Dinner tonight was amazing. I've never eaten 6-courses before and I thoroughly enjoyed every aspect of the meal. I was pleasantly surprised at how much I enjoyed eating. It's a long time since I've had any pleasure in eating. I can't remember when last I did. I reckon the last time I enjoyed eating like this is back in 2009 in Lucerne. Boy, that's a long time. I didn't realise quite how seriously bad my emotional relationship with food is, I knew it was bad but didn't realise it was that bad. It feels good to be able to enjoy food, if only for a few days. That's the trouble - once I'm home alone again with no-one to eat with! Hmm it's hard.

I have nice companions at my table. I'm slowly opening up and warming to them. I'm feeling very frozen emotionally and totally out of my depth socially. I realise how isolated I've become. I also realise just how little confidence I have on a social level, even superficially. I'm feeling very awkward and unsure of myself. I'm very quiet at the table and my usual super confident front isn't there for me to pull on. I'm not quite sure why that is or where she's gone, except she ain’t there to help me cover and front it out!

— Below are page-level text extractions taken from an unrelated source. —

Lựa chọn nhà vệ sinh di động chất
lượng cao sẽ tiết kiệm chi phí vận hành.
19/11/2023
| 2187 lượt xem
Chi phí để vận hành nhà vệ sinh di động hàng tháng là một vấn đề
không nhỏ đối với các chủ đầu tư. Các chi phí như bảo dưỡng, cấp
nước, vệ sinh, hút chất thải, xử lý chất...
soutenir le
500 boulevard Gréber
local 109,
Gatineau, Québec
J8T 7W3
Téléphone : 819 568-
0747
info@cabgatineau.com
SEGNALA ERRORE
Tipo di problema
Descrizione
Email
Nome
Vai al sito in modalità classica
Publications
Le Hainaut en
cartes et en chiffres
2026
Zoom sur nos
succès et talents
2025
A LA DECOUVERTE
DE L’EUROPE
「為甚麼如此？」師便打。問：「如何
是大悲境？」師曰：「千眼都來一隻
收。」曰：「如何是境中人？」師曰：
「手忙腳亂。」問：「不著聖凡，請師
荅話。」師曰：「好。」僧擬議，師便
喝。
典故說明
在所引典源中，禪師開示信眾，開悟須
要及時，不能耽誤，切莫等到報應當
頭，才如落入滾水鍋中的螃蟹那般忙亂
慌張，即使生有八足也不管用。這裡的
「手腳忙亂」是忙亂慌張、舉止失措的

I've been very gentle on myself and I intend to continue to do so, after all "M" did ask me to be gentle on myself, and I'm doing an okay job at that so far!

I can't believe how much I'm enjoying this trip. Every moment of it is so enjoyable. Last Christmas I was completely exhausted, physically, emotionally and spiritually, I realise that now. The hard work of the past year has brought me to a place where I'm more relaxed in certain situations though not in others and much stronger to deal with just going with the flow of things. This is the first time I've gone away at Christmas and not stressed about the details or how I'm going to be – it is a noticeable difference, very tangible. It's good to be aware of that!

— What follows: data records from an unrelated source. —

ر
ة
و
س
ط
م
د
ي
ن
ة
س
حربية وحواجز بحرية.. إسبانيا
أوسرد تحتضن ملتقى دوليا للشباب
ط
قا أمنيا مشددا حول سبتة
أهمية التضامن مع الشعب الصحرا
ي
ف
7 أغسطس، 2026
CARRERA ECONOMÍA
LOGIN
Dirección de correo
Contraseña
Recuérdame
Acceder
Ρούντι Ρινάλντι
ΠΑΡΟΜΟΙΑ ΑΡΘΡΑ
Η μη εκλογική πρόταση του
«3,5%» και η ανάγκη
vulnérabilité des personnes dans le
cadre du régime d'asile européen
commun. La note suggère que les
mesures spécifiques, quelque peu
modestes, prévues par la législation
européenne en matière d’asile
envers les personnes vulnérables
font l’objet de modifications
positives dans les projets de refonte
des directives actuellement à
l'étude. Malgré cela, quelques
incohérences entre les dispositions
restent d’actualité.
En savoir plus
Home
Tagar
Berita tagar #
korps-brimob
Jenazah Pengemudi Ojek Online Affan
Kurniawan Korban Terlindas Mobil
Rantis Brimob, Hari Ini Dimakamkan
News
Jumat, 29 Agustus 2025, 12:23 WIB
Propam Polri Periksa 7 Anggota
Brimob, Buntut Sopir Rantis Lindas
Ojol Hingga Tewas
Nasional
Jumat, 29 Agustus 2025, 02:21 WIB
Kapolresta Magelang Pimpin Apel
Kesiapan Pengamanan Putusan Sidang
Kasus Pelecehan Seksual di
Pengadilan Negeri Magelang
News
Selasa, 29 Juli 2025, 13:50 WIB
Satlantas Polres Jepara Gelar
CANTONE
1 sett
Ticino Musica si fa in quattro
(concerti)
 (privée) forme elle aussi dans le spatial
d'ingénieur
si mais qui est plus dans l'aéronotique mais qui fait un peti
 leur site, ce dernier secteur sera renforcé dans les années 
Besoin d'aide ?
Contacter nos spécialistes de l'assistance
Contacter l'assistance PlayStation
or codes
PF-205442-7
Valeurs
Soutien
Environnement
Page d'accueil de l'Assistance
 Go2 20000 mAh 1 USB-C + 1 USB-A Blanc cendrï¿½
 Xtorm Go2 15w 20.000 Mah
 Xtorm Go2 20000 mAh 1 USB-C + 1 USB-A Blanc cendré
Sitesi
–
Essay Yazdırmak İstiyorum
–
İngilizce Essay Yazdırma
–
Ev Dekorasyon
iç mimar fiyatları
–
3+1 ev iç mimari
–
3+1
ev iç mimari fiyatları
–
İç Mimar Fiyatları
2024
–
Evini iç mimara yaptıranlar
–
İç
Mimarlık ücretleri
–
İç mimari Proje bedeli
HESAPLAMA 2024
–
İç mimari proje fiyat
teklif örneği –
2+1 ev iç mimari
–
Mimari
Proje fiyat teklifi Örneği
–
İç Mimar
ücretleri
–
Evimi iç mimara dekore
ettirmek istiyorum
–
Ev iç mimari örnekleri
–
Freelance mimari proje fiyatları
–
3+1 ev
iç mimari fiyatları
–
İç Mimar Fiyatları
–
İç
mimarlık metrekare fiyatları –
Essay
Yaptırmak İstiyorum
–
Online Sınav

For the horse and sleigh ride today there were 2 carriages because there are 32 of us doing it. I was given a seat on the front of the first one, next to the driver which suited me perfectly. I don't think being crammed in close with people and always like to be on an end so to on the front like that was fantastic. It also meant I was perfectly positioned for taking photos and video footage. The next hour was wonderful. It wasn't as cold as we expected. We had a lovely ride through the countryside and wooded areas. We took a break at a scenic point halfway through to have Schnapps which knocked back was lovely, surprisingly tasty and very warming.

I took over 1000 photos today as well as photos and videos on my camcorder. I've taken over 6 ½ gb of photos so far. The most photos I've ever taken on a Christmas trip. I'm much more relaxed about taking photos now and don't really worry much what other people think about it. It makes such a difference to me following my passion for photography, it's part of my make-up, part of my identity, a huge part of my identity actually!

I'm getting on well with everyone, men as well as women, I'm not quite so scared as I was and more confident about how I'm communicating. That's another huge difference I'm aware of! Huge progress really!! Just wish I could be more confident socially and at meal times, that's a very different story unfortunately!